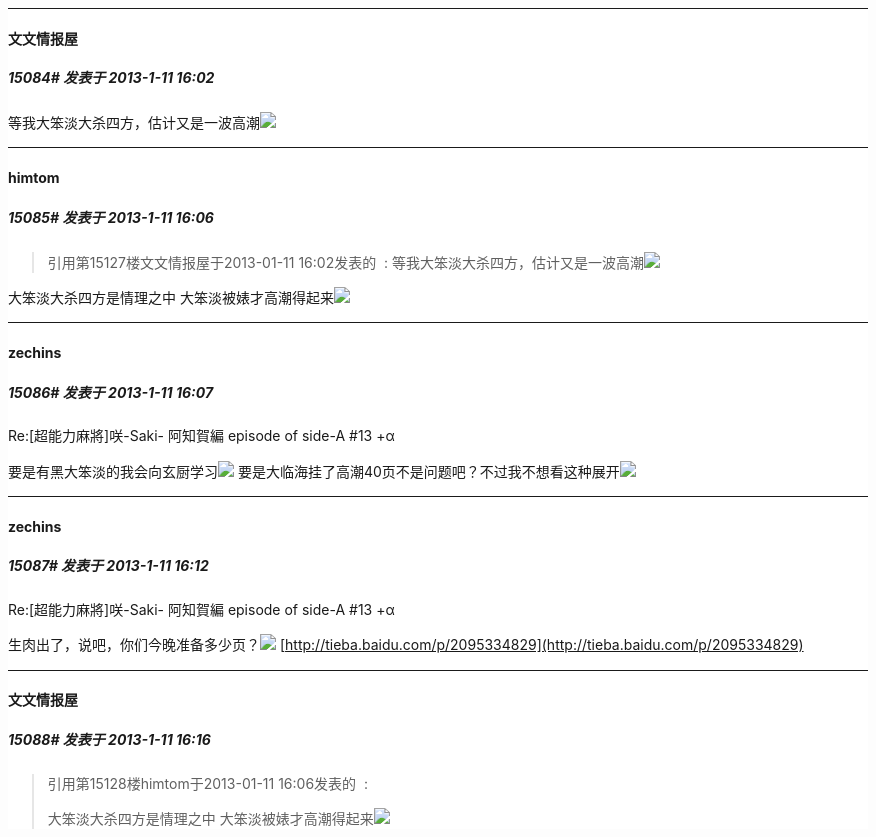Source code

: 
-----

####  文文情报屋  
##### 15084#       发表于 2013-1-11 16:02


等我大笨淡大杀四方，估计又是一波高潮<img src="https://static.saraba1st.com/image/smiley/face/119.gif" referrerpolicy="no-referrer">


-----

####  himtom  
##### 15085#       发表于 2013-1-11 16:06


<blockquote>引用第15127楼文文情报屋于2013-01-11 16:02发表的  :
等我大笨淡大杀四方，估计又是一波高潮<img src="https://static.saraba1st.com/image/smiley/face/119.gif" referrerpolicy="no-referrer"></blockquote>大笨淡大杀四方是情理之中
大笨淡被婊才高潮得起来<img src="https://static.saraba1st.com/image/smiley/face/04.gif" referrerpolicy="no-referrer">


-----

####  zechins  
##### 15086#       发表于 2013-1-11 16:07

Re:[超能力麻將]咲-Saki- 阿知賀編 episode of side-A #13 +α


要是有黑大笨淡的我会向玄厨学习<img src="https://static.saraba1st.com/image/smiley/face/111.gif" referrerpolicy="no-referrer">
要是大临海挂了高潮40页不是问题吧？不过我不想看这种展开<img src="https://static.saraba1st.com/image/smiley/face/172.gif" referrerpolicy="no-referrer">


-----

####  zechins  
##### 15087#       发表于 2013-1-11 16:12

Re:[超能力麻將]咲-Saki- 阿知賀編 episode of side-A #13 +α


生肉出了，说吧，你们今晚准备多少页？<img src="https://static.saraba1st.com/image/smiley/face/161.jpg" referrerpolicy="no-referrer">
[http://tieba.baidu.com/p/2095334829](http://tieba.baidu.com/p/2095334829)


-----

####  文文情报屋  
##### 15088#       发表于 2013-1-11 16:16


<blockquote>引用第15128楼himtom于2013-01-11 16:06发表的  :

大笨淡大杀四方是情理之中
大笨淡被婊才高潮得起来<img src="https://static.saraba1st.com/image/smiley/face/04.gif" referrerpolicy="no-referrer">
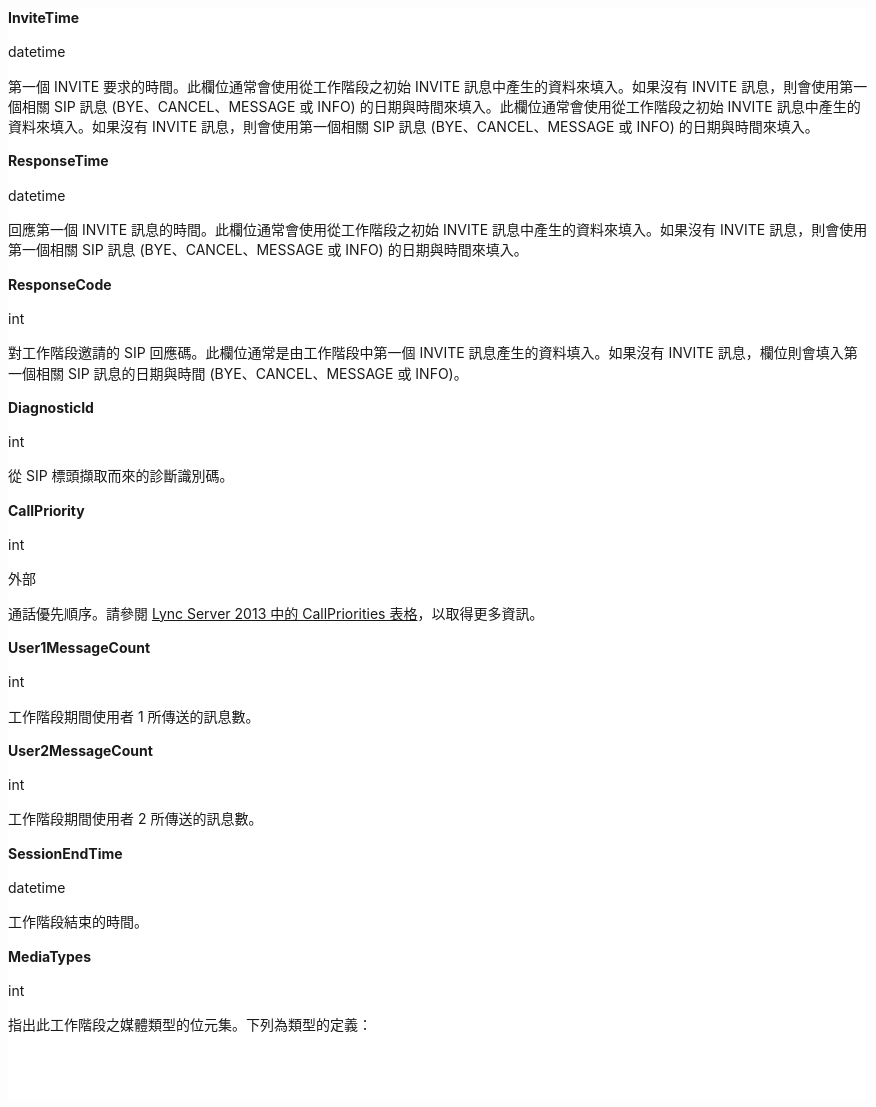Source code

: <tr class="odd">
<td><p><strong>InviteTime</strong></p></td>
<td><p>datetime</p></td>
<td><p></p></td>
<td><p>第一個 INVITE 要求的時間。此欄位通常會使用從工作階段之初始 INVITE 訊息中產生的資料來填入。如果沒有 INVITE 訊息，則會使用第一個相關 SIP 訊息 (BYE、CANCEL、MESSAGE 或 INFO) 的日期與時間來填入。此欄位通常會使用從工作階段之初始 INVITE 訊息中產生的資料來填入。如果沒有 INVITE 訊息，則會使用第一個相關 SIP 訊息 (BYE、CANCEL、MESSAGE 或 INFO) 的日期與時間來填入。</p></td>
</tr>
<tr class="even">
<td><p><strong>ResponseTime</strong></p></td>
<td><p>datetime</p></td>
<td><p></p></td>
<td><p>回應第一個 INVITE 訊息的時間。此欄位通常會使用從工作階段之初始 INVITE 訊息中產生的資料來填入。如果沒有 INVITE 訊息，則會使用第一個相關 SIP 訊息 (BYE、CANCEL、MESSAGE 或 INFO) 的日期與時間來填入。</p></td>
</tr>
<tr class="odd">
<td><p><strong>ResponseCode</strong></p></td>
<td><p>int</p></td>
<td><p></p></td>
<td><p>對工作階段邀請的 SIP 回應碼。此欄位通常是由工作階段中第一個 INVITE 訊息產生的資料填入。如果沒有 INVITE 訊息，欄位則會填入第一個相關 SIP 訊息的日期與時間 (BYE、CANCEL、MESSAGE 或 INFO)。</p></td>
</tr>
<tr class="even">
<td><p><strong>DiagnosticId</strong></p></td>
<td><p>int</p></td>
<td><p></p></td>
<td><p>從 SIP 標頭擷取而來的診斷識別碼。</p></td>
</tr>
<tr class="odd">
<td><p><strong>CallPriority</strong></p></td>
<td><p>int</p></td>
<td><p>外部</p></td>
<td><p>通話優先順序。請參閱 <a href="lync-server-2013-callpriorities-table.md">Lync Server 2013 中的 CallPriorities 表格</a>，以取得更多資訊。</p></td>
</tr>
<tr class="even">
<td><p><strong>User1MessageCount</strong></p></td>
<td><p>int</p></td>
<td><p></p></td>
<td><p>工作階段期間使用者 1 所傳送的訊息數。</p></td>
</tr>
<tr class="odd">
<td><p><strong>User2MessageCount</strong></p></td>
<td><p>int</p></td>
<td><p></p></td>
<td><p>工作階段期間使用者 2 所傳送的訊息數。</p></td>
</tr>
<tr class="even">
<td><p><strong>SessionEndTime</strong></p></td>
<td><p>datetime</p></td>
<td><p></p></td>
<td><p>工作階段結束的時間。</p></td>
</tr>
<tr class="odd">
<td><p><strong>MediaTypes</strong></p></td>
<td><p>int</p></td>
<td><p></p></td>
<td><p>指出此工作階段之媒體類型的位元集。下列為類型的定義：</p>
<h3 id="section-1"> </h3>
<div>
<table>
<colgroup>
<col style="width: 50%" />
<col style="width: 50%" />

○ ○ ○ ○ ○ ○ ○

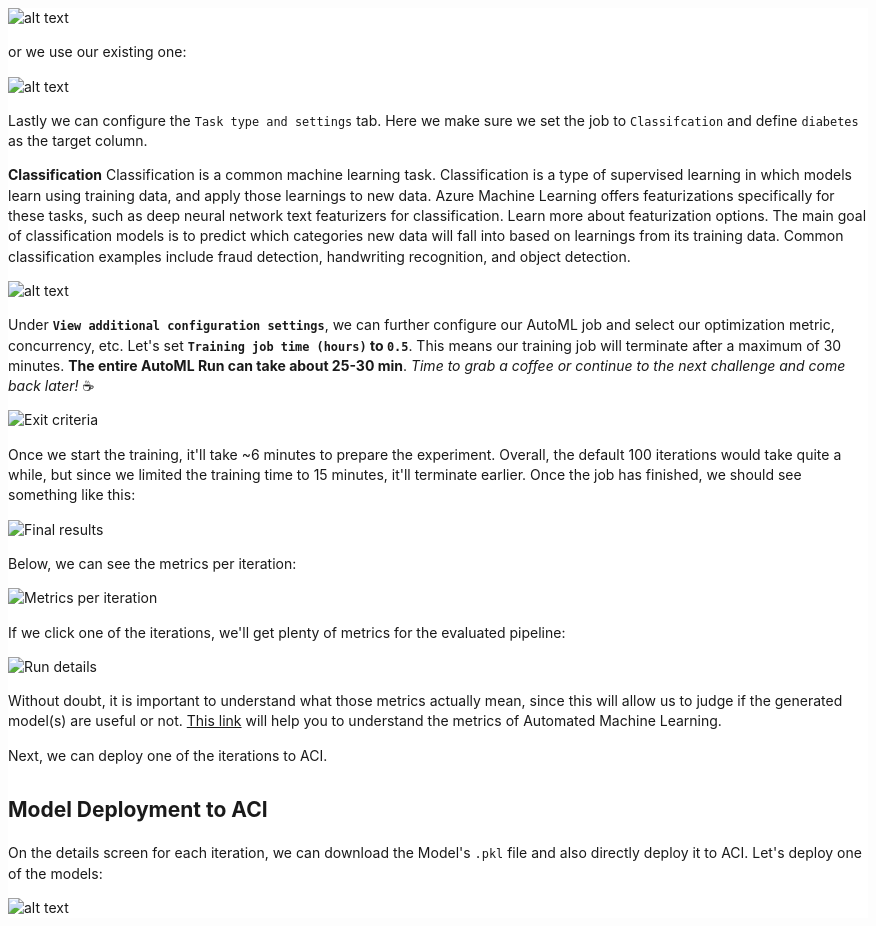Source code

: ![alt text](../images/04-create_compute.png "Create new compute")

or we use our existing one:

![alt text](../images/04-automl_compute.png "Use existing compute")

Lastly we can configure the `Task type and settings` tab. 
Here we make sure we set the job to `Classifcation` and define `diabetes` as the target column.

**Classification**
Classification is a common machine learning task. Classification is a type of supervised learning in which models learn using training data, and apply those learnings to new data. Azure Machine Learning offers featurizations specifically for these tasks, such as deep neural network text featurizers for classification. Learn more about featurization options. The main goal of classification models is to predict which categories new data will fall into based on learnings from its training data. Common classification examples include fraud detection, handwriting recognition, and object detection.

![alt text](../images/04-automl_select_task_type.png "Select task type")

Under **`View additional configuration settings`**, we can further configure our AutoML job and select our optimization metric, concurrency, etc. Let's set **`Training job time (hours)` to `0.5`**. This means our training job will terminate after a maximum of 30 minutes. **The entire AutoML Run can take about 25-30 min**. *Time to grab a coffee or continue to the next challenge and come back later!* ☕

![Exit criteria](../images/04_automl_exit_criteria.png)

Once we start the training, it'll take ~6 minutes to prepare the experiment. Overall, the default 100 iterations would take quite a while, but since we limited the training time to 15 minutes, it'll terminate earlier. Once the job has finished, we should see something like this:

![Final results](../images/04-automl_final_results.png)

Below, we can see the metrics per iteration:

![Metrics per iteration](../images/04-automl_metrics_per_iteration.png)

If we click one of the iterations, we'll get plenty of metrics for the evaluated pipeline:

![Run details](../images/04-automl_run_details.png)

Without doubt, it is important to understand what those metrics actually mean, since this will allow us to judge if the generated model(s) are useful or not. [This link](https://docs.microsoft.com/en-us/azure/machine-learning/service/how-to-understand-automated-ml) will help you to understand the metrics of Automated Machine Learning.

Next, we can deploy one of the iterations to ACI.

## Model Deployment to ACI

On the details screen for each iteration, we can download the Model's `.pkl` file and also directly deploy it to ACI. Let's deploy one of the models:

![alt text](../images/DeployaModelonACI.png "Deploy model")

○ ○ ○ ○ ○ ○ ○

List each line of the items above that contains the string "table".

Answer to the problem |
<td><p>通話優先順序。請參閱 <a href="lync-server-2013-callpriorities-table.md">Lync Server 2013 中的 CallPriorities 表格</a>，以取得更多資訊。</p></td>
<table>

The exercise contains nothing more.